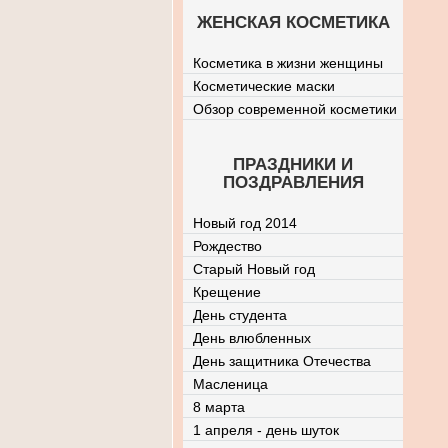
ЖЕНСКАЯ КОСМЕТИКА
Косметика в жизни женщины
Косметические маски
Обзор современной косметики
ПРАЗДНИКИ И
ПОЗДРАВЛЕНИЯ
Новый год 2014
Рождество
Старый Новый год
Крещение
День студента
День влюбленных
День защитника Отечества
Масленица
8 марта
1 апреля - день шуток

* [INSTRUCTIONS FOR THE TASK]:
What you give back should be the lines from the one with "Новый год 2014" to the end of the data, copied exactly, both ends included.

* [OUTPUT]:
Новый год 2014
Рождество
Старый Новый год
Крещение
День студента
День влюбленных
День защитника Отечества
Масленица
8 марта
1 апреля - день шуток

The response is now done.